The South Korean government is accelerating efforts to build high-quality training data for the artificial intelligence industry, starting with texts that can be used without copyright concerns. 

The National Library of Korea said on Saturday it will open a new section on its website, called “Shared Bookshelf,” around March to provide text data that private companies can freely use for AI development. 

A library official said the institution rebuilt its digitized holdings into formats suitable for AI training, such as text files, focusing on materials with resolved copyright issues. The official added the data could be opened as early as March. 

The release will be limited to publications issued in South Korea, mostly from the modern era. The collection will center on works whose copyright protection has expired or materials published by the library itself. Under South Korea’s Copyright Act, protection lasts 70 years after an author’s death, and many works from the early 1900s are expected to be included. The official said the main categories will include modern-era magazines and literature, classical literature and textbooks.
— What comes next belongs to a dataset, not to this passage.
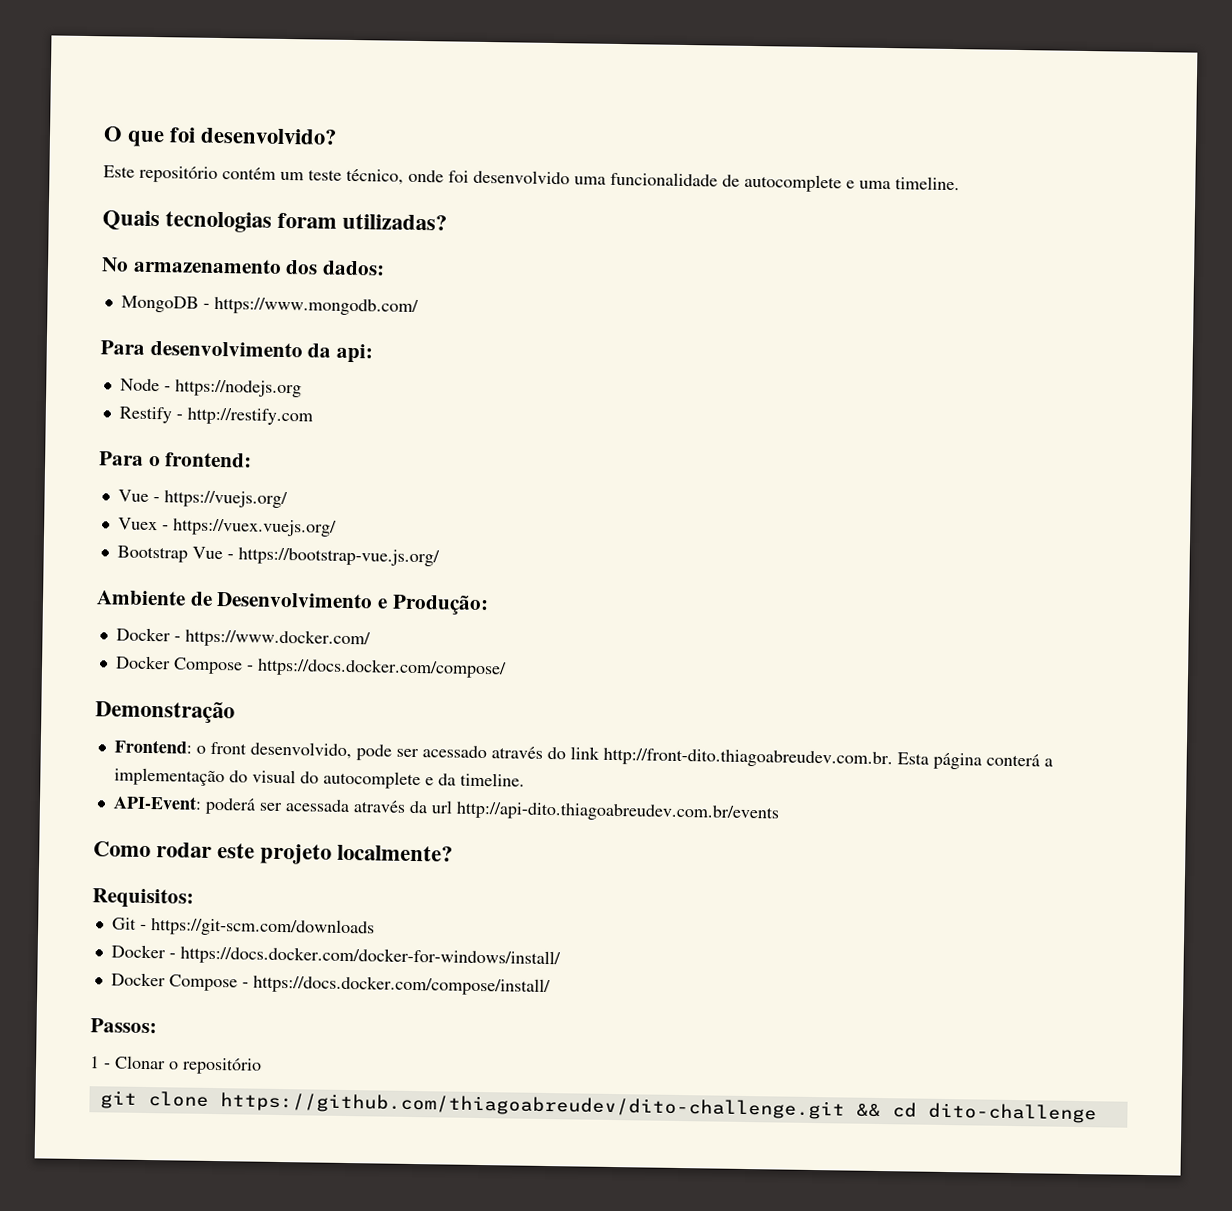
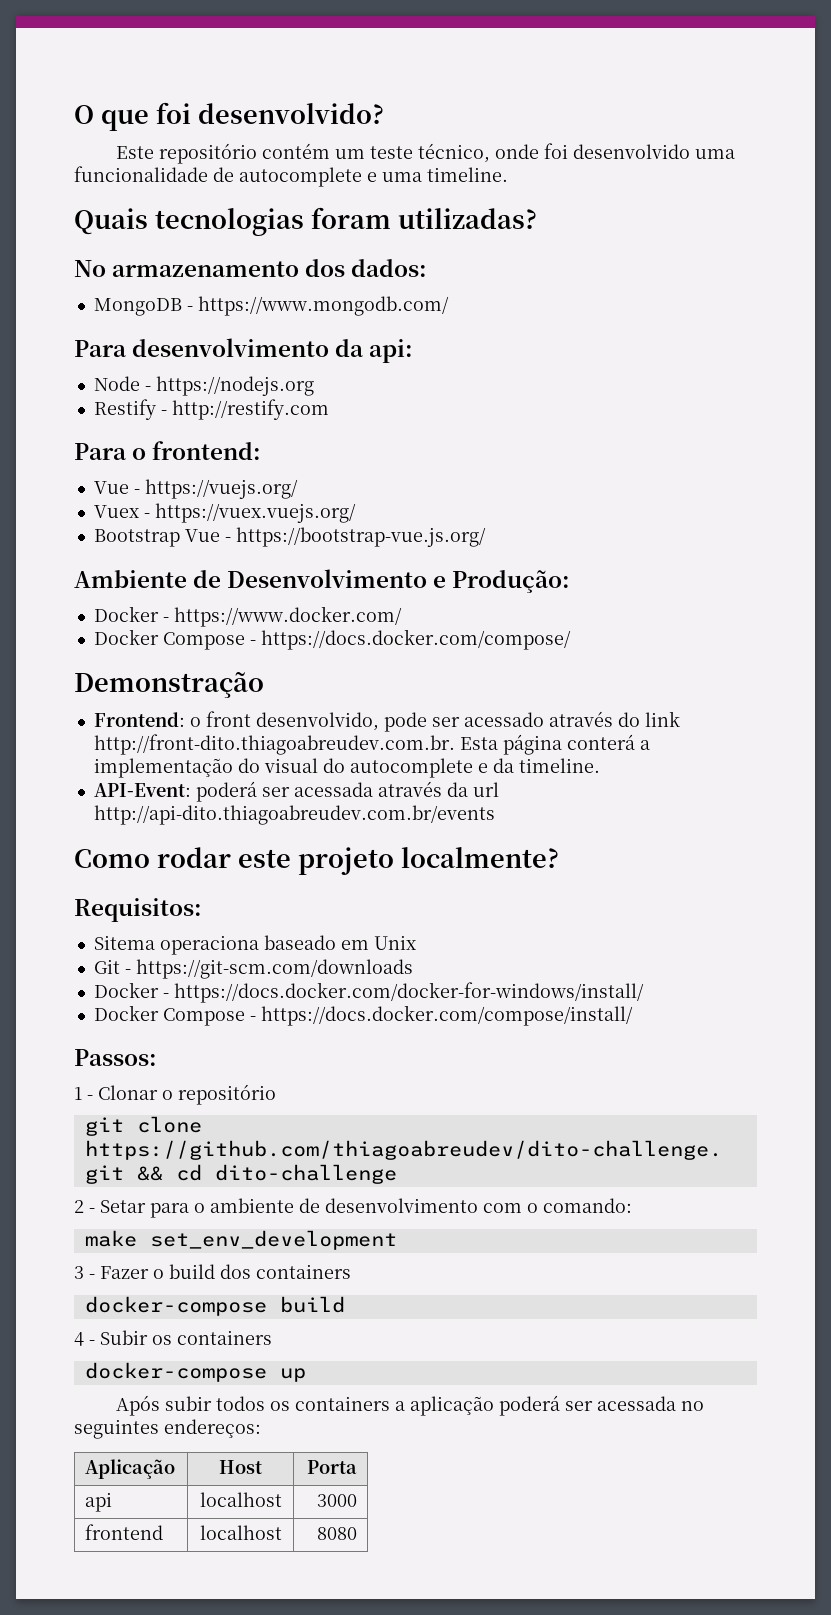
(194, 898) none -> [93,935,416,955] // Sitema operaciona baseado em Unix
(1097, 1113) none -> [74,1198,632,1218] [84,1230,397,1250] [74,1264,351,1279] [84,1296,345,1316] [74,1330,272,1346] [84,1362,306,1382] [116,1395,705,1416] [74,1419,261,1439] [85,1459,176,1479] [219,1460,262,1474] [306,1460,357,1474] [85,1492,113,1512] [199,1492,282,1507] [316,1494,357,1507] [85,1524,164,1540] [199,1525,282,1540] [316,1527,357,1540] // 2 - Setar para o ambiente de desenvolvimento com o comando: // make set_env_development // 3 - Fazer o build dos containers // docker-compose build // 4 - Subir os containers // docker-compose up // Após subir todos os containers a aplicação poderá ser acessada no seguintes endereços: // Aplicação | Host | Porta // api | localhost | 3000 // frontend | localhost | 8080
The data will also be provided to the Ministry of Science and ICT’s “Independent AI Foundation Model Project.” The term refers to general-purpose AI models trained and operated directly using domestic technology and resources.
 
Major national libraries overseas are also moving to build and open AI training data. Sweden’s National Library, which opened in 1661, has used text accumulated over about 500 years — including medieval manuscripts — to build more than 20 open-source transformer models through an affiliated research institute. Up to 200,000 developers a month are known to use them for research and technology development.
 
Tiger character before training (left) and after training
Tiger character before training (left) and after training [Photo=Korea Heritage Service Foundation]

The government is also speeding up work on image datasets. The Korea Heritage Service Foundation, an affiliate of the Korea Heritage Service, said it has prepared high-quality training data designed to capture the distinct characteristics of traditional Korean folk paintings through its “Korean Traditional Minhwa Production Data Project.” Existing generative AI models have had limits, including distorting or inaccurately depicting minhwa styles and motifs.

The dataset includes 3,779 minhwa images by genre — such as flower-and-bird paintings, landscapes, tiger-and-magpie paintings and bookshelf paintings — along with 5,340 detailed description images and 77,388 Korean-English multimodal caption entries. The foundation defined multimodal caption data as training data that combines images with artwork information so AI can understand, generate and describe them in language. It said it thoroughly verified artists’ time periods and iconography systems, based on collections including those of the Gahoe Museum of Minhwa.
 
The foundation said the dataset is expected to be used in areas including industrial design and product development such as goods, digital content and media art, and global promotion. The minhwa data will be fully opened on AI Hub in the first half of this year.



* This article has been translated by AI.